SOURCE DOCUMENT
============

- Title
- Potential cardioprotective effect of pneumococcal vaccine
- Creator
- Ren, Shu
- Relation
- University of Newcastle Research Higher Degree Thesis
- Resource Type
- thesis
- Date
- 2021
- Description
- Research Doctorate - Doctor of Philosophy (PhD)
- Description
- Animal and observational clinical studies have shown a strong correlation between pneumococcal polysaccharide vaccine (PPV) and reduced risk of atherosclerosis. This thesis attempts to further explore the mechanism of action of PPV’s cardioprotective effect and the public health implications of this discovery. Our meta-analysis and systematic literature review in 2015 of available clinical data at the time reported a reduction of 17% in the odds of acute coronary syndrome for PPV in the elderly. The review also identified the need for a randomised controlled trial (RCT) to confirm the observed association. The Australian Study for the Prevention through Immunisation of Cardiovascular Events (AUSPICE) is the first multi-centre, placebo-controlled, prospectively registered RCT (on US, World Health Organisation, Australia and New Zealand trial registries) to formally examine the relationship between PPV and cardiovascular outcomes. This thesis includes the published protocol design in 2016. The interim 2-year follow-up report on clinical markers of atherosclerosis in a sub-group study did not show significant changes between the PPV and placebo groups. The 4-year follow-up results of primary outcomes (ischaemic cardiovascular events) and antibodies against oxidised low-density lipoprotein will help us to better understand the mechanism of cardioprotective effect of PPV that we observed in previous studies. Our retrospective analysis of hospital admission data from the local Hunter Community Study showed that PPV was also associated with a 35% reduction in bed-days for cardiovascular admissions. An economic analysis was conducted using findings from this study and the 2015 meta-analysis. The cost-utility modelling showed that a even a small increase in PPV vaccination rate in the elderly population would lead to cost saving for the Australian government and improved quality-adjusted life years, mostly through reduced hospital admissions for acute coronary syndrome events. If the cardioprotective effect of PPV is established in AUSPICE future follow-up, and given above research findings, it would have public health implications worth considering for health policy decision making in the use of vaccination for the prevention of cardiovascular disease.

============

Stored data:
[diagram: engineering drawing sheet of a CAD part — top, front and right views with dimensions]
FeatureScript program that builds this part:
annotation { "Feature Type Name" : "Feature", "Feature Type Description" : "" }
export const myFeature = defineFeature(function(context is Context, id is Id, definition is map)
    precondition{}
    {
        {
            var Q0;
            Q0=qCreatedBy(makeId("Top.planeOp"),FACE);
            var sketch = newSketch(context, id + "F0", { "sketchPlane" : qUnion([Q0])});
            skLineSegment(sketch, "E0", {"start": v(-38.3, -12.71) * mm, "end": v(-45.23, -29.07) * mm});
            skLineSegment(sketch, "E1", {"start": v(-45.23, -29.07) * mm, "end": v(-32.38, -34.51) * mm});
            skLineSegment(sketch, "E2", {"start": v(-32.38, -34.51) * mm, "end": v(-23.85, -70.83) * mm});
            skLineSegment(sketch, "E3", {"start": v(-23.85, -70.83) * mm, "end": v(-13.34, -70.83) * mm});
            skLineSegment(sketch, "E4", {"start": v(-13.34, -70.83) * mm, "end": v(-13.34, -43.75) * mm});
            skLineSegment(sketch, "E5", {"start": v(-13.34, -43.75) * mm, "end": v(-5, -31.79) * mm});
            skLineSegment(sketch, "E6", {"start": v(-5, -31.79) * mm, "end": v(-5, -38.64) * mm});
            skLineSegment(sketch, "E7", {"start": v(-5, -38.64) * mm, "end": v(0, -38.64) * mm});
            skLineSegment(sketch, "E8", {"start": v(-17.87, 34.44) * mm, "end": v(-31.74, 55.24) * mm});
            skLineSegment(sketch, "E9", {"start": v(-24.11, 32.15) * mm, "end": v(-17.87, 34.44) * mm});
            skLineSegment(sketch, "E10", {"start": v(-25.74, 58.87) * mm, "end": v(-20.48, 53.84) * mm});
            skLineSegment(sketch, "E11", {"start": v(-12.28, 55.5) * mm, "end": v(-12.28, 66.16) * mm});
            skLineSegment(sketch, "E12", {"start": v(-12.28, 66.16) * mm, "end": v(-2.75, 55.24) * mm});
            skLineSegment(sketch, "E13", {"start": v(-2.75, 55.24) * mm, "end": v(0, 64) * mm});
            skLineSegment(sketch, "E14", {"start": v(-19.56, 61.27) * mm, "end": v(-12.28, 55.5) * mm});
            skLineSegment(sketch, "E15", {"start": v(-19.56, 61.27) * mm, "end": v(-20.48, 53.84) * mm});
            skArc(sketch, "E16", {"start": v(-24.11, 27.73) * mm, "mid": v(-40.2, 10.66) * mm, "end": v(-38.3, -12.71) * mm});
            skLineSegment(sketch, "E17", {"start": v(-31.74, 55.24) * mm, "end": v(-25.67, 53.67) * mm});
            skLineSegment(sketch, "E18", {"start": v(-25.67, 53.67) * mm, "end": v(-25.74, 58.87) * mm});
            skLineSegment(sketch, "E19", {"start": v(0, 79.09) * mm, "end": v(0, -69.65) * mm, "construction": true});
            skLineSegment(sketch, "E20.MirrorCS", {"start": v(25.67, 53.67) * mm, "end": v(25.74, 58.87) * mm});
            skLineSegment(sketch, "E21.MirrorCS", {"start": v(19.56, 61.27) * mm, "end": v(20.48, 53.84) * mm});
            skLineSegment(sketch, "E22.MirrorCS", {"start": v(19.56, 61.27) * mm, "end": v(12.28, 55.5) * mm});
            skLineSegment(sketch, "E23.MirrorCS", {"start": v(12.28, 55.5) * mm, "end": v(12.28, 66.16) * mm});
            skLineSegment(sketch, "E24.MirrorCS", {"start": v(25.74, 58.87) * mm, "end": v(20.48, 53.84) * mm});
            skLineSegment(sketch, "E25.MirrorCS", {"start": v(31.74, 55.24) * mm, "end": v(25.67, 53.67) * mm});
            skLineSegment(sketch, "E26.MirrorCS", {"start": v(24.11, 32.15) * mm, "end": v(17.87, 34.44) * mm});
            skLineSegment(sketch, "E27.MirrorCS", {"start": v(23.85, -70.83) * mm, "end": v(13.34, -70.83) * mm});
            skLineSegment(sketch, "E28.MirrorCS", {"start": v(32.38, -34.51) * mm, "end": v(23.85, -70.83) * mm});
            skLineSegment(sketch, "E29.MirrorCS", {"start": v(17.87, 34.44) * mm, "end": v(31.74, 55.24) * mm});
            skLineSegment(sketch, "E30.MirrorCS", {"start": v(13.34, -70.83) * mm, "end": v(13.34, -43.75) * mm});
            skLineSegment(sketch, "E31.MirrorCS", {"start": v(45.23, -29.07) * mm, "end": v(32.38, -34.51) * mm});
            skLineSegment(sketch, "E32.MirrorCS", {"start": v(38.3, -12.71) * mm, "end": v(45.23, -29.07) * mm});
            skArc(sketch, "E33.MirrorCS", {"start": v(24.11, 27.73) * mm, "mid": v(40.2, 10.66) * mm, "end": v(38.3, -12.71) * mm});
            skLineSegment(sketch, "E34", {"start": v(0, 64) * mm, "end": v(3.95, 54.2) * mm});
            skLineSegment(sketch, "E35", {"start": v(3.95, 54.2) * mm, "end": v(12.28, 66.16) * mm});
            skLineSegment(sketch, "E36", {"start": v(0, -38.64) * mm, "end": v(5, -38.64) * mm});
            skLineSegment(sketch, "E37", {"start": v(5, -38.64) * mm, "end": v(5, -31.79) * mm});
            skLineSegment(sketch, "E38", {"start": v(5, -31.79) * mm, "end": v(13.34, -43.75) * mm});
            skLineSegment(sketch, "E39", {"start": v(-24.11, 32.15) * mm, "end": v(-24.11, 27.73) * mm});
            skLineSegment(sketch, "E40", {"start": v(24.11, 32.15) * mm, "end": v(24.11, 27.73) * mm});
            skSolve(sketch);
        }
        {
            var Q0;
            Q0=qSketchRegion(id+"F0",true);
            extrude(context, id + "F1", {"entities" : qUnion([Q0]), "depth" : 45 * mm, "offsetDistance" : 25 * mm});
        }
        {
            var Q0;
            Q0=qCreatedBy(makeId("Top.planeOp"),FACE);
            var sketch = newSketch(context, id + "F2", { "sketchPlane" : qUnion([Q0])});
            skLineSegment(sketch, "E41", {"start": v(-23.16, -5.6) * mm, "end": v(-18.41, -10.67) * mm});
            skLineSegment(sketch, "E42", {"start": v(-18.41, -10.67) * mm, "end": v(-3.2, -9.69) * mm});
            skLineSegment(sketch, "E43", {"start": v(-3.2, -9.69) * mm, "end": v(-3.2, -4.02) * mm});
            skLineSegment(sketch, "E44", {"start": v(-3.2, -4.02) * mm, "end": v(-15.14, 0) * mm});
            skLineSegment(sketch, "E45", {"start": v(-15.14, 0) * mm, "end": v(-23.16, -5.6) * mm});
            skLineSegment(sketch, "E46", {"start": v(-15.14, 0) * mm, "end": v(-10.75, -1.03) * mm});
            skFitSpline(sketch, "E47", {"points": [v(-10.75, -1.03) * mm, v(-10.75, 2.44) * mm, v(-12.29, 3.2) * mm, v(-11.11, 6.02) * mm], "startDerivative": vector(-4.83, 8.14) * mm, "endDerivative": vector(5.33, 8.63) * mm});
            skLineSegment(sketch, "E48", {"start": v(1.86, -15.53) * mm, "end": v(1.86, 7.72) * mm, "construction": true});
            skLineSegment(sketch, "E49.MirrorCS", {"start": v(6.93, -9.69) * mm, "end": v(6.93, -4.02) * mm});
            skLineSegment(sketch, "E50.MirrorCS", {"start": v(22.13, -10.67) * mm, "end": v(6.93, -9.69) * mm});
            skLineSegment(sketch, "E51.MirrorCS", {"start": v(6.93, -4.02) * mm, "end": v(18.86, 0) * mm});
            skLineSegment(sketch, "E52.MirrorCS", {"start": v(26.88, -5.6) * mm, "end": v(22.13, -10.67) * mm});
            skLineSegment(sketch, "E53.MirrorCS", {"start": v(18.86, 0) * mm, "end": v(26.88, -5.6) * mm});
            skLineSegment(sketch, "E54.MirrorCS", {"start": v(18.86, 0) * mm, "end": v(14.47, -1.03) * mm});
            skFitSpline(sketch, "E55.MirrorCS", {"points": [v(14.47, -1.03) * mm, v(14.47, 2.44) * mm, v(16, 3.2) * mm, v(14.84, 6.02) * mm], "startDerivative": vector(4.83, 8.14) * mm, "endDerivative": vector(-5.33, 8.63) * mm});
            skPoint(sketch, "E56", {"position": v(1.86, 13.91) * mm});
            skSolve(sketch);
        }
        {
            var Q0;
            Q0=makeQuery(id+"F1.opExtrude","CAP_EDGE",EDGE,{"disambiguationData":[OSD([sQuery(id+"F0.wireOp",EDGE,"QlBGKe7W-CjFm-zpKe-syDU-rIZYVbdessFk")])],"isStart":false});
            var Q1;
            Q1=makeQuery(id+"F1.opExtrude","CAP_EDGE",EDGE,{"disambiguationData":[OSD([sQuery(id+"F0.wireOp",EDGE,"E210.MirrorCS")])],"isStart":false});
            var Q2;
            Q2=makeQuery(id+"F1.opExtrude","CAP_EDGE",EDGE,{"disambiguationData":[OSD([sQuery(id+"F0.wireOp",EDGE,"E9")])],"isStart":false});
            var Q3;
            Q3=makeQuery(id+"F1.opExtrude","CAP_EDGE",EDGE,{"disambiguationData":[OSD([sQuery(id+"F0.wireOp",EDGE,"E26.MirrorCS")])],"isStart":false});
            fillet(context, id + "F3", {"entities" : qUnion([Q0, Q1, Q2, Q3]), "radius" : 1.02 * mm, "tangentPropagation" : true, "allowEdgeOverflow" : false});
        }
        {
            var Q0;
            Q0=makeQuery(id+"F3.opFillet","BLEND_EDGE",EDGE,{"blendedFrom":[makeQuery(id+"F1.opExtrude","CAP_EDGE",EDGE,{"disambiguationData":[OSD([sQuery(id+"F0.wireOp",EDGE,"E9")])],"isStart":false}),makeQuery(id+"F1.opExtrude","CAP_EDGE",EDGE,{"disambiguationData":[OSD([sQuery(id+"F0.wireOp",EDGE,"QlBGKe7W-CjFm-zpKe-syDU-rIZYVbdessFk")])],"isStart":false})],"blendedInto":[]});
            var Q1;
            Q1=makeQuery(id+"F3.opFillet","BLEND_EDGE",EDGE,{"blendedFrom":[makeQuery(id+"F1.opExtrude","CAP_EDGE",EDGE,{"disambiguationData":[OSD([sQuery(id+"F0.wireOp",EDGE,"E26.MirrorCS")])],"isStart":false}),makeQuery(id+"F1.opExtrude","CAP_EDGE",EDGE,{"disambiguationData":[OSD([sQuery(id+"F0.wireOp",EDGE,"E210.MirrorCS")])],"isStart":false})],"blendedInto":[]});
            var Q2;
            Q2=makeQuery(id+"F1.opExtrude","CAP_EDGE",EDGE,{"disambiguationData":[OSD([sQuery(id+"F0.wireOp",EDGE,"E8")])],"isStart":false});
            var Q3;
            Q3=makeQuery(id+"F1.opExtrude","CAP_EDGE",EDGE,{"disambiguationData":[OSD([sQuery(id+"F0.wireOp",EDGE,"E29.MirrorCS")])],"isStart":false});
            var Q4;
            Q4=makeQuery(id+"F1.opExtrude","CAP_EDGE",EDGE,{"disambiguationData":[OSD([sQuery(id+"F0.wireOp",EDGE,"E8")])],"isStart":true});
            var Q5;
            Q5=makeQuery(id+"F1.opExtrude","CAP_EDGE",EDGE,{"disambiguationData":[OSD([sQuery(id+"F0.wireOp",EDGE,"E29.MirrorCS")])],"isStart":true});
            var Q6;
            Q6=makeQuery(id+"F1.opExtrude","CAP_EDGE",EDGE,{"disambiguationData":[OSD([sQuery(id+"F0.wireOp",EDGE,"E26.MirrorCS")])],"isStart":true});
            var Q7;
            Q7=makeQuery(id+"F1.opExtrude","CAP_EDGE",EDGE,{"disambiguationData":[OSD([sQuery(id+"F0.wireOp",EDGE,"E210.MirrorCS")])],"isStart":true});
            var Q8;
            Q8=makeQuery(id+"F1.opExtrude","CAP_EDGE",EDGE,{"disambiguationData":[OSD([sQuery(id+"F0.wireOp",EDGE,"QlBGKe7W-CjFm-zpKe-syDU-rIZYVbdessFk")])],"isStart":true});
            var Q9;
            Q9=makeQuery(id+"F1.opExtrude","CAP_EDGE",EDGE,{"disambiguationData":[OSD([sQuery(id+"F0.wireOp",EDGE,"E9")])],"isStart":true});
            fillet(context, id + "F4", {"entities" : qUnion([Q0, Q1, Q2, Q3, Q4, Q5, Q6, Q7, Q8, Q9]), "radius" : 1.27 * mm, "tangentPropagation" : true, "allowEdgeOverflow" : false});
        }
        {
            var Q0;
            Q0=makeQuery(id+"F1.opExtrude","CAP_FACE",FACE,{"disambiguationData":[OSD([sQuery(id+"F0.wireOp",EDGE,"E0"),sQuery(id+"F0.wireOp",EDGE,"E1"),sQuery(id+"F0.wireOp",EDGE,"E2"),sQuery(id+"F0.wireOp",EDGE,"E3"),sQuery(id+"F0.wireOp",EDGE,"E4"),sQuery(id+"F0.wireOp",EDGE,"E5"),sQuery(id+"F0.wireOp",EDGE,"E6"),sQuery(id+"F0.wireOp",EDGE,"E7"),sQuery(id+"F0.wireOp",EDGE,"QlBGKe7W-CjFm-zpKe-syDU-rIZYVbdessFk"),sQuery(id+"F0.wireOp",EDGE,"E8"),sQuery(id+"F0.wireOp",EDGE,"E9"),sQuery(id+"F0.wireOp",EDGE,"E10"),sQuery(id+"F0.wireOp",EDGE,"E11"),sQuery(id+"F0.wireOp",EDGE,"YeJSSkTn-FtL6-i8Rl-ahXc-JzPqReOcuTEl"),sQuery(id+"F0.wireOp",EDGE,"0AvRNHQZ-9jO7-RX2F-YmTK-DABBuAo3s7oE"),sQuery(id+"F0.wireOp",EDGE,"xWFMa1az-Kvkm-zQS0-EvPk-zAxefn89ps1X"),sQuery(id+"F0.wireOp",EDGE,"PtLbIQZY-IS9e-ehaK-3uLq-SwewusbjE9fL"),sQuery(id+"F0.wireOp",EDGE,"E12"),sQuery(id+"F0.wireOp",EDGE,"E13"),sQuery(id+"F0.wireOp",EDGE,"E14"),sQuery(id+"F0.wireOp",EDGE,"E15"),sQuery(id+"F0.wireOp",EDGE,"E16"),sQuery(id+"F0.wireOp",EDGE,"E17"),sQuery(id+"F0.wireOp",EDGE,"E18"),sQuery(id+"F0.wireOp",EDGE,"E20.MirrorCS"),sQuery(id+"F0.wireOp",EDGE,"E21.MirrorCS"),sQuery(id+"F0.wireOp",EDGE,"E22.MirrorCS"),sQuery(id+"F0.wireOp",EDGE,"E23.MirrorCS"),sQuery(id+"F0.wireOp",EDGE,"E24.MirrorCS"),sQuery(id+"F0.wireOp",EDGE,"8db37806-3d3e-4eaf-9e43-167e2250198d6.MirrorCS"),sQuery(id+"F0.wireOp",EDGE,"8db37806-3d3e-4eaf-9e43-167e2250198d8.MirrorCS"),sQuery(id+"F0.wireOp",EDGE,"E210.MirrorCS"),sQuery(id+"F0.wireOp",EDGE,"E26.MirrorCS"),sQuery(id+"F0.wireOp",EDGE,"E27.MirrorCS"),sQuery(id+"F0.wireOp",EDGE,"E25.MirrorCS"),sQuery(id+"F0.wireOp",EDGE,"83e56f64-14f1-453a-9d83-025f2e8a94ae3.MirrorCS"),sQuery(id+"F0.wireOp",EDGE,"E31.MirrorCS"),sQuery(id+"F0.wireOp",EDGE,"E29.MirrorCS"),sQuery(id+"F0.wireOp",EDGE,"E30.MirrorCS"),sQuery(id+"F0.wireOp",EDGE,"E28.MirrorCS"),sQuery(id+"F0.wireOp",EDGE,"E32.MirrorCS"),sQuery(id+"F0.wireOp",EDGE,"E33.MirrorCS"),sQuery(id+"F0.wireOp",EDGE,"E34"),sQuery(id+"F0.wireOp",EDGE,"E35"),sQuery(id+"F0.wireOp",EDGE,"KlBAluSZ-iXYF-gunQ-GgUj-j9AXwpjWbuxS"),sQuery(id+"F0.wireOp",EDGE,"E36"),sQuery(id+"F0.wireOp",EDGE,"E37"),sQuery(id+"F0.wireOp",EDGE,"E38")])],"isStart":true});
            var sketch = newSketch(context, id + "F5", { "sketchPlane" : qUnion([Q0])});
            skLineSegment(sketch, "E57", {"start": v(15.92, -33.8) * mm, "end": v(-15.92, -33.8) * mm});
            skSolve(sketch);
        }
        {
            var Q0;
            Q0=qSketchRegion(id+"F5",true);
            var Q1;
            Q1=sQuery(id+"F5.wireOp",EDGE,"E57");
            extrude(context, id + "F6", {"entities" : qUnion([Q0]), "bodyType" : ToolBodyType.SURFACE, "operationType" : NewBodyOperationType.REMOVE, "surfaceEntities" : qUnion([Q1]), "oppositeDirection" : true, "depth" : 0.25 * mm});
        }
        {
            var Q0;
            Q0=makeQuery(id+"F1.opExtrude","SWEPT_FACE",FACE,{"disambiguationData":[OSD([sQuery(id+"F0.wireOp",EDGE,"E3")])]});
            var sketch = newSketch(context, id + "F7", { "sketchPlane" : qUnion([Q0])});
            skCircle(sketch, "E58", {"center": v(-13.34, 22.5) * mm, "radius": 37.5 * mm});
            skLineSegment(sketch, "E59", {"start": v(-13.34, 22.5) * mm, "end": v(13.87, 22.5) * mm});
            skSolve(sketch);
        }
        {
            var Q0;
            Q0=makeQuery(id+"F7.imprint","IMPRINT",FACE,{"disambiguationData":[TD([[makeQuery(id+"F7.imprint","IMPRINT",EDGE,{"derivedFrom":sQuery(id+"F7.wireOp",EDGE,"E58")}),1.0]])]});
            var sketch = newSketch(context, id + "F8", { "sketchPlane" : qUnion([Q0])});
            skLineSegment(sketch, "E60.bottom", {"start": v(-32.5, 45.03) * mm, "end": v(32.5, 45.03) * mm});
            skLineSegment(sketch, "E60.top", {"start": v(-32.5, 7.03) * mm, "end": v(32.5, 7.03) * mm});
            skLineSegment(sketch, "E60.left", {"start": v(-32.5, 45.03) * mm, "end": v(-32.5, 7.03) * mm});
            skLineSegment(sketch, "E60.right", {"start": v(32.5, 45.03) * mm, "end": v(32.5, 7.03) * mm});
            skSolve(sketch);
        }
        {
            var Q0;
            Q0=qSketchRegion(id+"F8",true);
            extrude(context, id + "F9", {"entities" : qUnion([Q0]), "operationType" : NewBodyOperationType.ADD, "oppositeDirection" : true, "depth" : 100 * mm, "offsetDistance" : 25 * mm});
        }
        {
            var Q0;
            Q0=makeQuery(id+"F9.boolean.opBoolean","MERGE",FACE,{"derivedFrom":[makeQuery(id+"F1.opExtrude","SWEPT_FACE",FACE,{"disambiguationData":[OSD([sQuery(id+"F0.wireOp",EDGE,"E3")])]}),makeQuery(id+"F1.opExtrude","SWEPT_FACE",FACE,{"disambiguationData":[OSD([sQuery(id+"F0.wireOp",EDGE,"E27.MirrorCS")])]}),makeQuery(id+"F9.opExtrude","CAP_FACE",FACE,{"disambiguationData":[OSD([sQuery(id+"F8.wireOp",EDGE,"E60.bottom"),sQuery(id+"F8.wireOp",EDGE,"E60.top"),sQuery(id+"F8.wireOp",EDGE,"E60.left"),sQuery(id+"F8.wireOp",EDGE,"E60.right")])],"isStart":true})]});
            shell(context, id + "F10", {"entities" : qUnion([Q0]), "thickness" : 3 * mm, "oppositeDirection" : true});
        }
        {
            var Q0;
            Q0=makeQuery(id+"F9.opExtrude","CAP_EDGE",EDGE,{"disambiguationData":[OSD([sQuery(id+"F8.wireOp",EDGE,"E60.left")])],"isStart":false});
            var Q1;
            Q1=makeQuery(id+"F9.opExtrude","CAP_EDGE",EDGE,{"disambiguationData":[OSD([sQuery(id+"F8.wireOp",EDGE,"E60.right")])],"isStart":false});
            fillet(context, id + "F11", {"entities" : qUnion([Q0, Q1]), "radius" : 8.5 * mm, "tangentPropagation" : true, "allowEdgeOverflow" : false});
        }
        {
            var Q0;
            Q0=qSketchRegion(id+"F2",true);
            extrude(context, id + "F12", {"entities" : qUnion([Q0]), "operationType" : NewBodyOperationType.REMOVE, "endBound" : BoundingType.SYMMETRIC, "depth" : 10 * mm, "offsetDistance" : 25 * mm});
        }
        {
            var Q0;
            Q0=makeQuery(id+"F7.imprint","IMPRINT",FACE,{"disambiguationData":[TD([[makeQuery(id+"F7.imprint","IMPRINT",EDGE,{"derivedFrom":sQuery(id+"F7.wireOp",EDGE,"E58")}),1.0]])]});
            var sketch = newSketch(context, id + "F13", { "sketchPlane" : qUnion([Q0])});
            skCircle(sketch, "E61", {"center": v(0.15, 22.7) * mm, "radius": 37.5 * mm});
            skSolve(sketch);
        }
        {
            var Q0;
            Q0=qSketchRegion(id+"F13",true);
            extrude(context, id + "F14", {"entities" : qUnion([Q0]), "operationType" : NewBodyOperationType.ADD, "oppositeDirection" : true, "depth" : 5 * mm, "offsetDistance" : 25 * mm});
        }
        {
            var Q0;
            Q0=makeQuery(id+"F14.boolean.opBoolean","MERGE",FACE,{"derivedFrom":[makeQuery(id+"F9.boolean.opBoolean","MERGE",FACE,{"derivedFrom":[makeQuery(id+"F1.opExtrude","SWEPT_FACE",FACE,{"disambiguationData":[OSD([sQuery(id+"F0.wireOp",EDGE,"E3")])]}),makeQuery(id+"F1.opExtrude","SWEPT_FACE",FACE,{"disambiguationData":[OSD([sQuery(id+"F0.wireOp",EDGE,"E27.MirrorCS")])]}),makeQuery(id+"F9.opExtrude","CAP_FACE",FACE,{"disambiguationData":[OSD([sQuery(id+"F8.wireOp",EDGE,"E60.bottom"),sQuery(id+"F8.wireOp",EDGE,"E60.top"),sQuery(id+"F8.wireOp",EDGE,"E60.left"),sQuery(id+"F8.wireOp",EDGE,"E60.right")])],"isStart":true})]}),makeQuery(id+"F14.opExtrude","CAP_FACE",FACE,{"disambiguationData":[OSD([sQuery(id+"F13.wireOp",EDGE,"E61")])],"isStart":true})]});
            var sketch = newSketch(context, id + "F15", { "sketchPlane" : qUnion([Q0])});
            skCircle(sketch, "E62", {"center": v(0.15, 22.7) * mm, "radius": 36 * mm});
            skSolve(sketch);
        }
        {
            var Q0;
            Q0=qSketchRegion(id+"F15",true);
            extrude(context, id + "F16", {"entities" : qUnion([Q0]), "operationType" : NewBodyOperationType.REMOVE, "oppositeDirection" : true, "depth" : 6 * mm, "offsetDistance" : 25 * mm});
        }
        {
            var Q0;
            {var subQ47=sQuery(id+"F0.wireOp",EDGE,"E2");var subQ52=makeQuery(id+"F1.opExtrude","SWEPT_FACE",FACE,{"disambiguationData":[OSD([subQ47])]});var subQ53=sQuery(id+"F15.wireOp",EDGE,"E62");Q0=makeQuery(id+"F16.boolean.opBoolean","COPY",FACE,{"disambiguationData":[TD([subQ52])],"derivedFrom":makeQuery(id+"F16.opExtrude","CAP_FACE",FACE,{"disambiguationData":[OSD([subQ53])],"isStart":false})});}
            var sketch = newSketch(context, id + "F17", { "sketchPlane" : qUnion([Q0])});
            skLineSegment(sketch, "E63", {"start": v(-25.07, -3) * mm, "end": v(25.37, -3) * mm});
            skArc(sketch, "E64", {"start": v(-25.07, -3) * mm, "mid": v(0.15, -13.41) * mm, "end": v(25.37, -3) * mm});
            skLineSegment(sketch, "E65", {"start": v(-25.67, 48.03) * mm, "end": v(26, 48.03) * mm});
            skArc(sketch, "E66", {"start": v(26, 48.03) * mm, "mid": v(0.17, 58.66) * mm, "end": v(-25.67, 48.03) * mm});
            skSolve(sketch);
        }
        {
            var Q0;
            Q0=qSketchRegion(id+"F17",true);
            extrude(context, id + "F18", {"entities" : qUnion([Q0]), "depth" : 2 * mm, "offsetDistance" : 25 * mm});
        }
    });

============

WHAT IS BEING ASKED
According to the thesis description on the pneumococcal vaccine, what reduction in the odds of acute coronary syndrome did the 2015 meta-analysis and systematic review report for PPV in the elderly?

WRITTEN RESPONSE
A reduction of 17% in the odds of acute coronary syndrome.